--- Exercise requirements ---
Produce word for word the lines of the data below running from the one that has "exposure_s: 1/320" to the one that has "f_number: 8", inclusive, and no others.

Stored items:
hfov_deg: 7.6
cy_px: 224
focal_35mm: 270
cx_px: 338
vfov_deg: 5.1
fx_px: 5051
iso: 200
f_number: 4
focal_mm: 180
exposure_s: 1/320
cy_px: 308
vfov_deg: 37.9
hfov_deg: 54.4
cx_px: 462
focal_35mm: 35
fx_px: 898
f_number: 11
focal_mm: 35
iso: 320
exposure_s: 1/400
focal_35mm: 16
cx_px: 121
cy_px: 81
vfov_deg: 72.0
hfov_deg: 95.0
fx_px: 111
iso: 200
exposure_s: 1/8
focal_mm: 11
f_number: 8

* * *

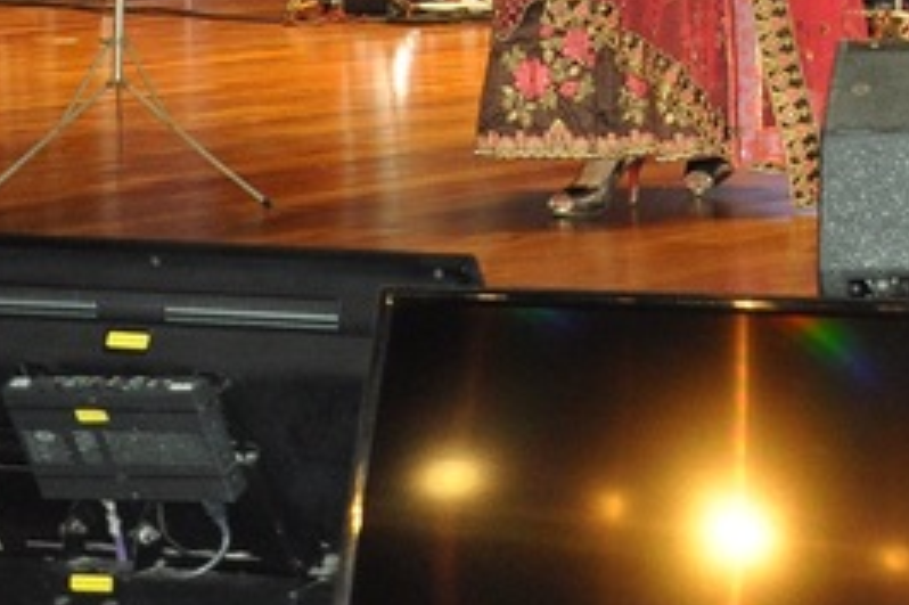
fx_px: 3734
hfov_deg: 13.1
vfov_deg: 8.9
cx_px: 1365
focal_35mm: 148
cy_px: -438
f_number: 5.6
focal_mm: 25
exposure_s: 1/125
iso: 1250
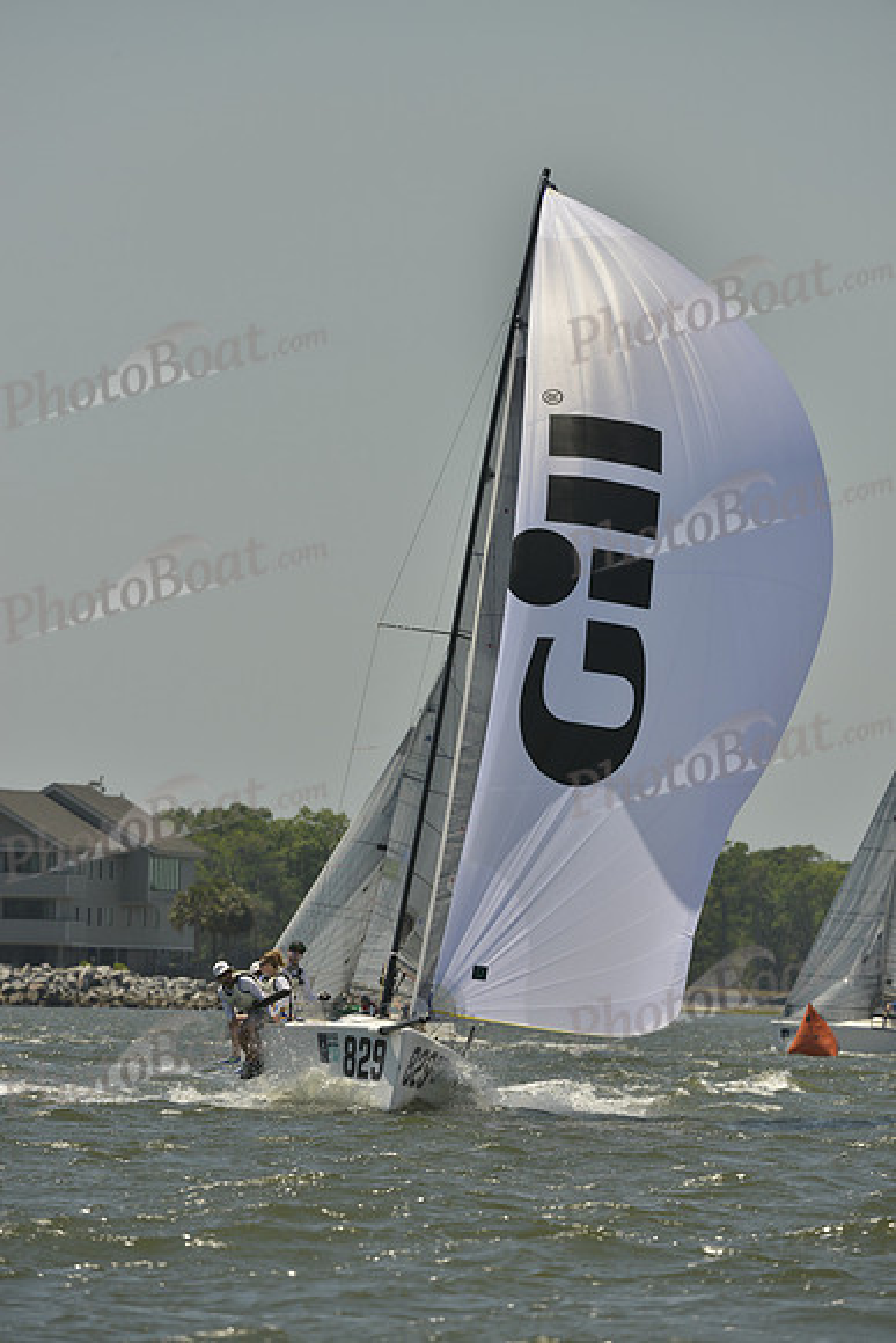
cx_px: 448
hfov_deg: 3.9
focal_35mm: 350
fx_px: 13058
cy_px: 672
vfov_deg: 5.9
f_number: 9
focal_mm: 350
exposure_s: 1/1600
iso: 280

--- Solution for this task ---
exposure_s: 1/320
cy_px: 308
vfov_deg: 37.9
hfov_deg: 54.4
cx_px: 462
focal_35mm: 35
fx_px: 898
f_number: 11
focal_mm: 35
iso: 320
exposure_s: 1/400
focal_35mm: 16
cx_px: 121
cy_px: 81
vfov_deg: 72.0
hfov_deg: 95.0
fx_px: 111
iso: 200
exposure_s: 1/8
focal_mm: 11
f_number: 8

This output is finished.